If you have a baby or toddler, I’ll hazard a guess you’re not getting as much sleep as you’d like.
I spent four years in the black pit of sleep deprivation when my children were young. Despite our faultless (obviously) parenting skills, both boys were permanently awake until the age of two. I still haven’t forgiven them.
In the same boat? Here are my survival tips:
Offload your child during the day whenever you can. Grandparents are your best bet. Failing family, good friends will do. Then climb under the duvet and conk out for a couple of hours. Ideally, arrange it so that your child gets taken elsewhere; there’s nothing guaranteed to wreck your nap more than the sound of them driving someone else round the bend.
Some parents, however tired, insist they can’t sleep during the day. Doesn’t work for them, makes them feel even worse, blah, blah, blah. If you’re one of those people, I suggest you give yourself a slap and get over yourself. Of course you can sleep during the day. I agree you’ll feel terrible on first waking – confused and shaky with a vague sense of panic – but once you’ve regained your bearings and had a nice strong cup of tea, you’ll be on top of the world.
What if there’s no one around to take over the parental reins? Be creative and remember that any sleep is better than none. I’d like to thank Walt Disney for the many forty winks I’ve managed during his films over the years. Position your head just so on the end of the sofa and avoid snoring and your kids may even believe you’re watching along with them.

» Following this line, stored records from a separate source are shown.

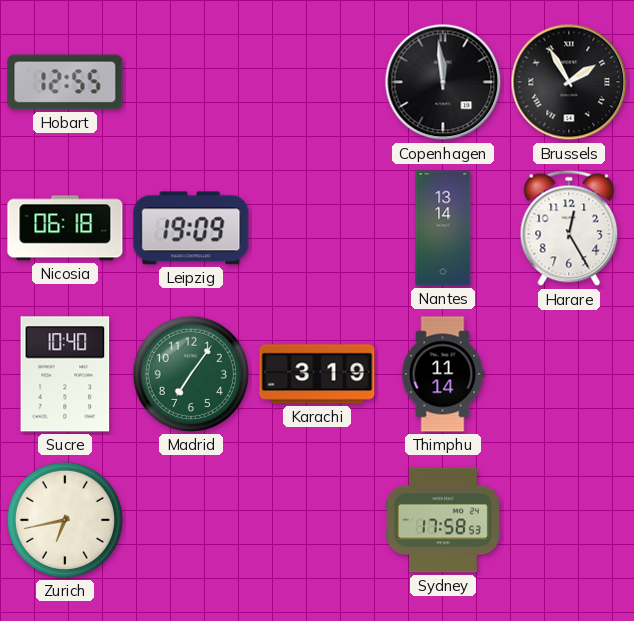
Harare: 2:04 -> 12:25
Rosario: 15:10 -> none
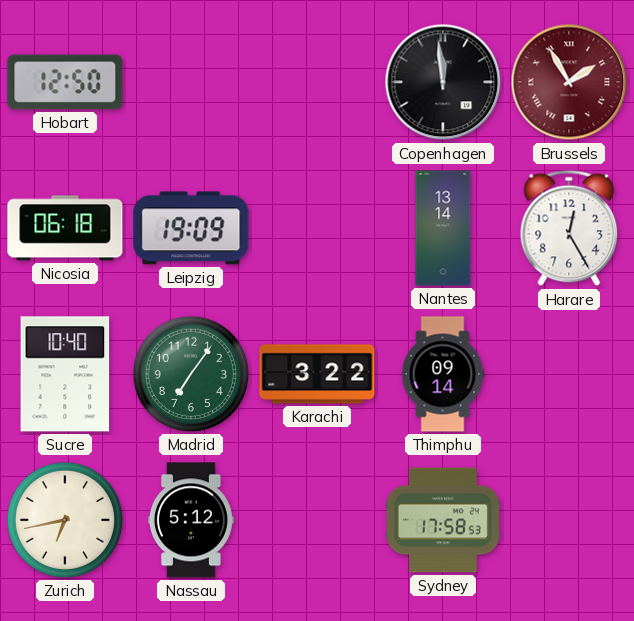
Hobart: 12:55 -> 12:50
Brussels dial: black -> burgundy
Karachi: 3:19 -> 3:22
Thimphu: 11:14 -> 09:14
Nassau: none -> 5:12
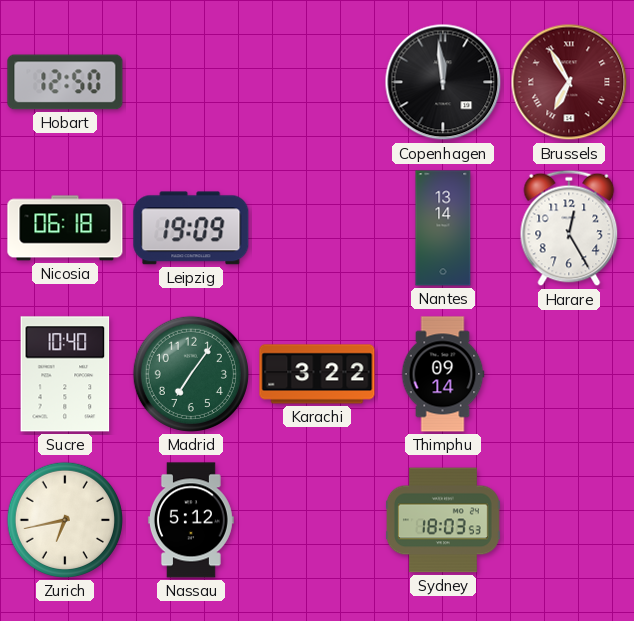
Brussels: 1:55 -> 6:55
Sydney: 17:58 -> 18:03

Office bound parents can top up their sleep reserves too. One working mum I know slides away to her car at lunchtimes for a quick zizz. Another gets extra shuteye on the khazi thanks to the compactness of the office cubicles whose walls make a handy head rest.
When you’re really tired, the world is a bleak and hopeless place. Don’t play the martyr and don’t fuss about all those chores. Just do whatever it takes to get more sleep.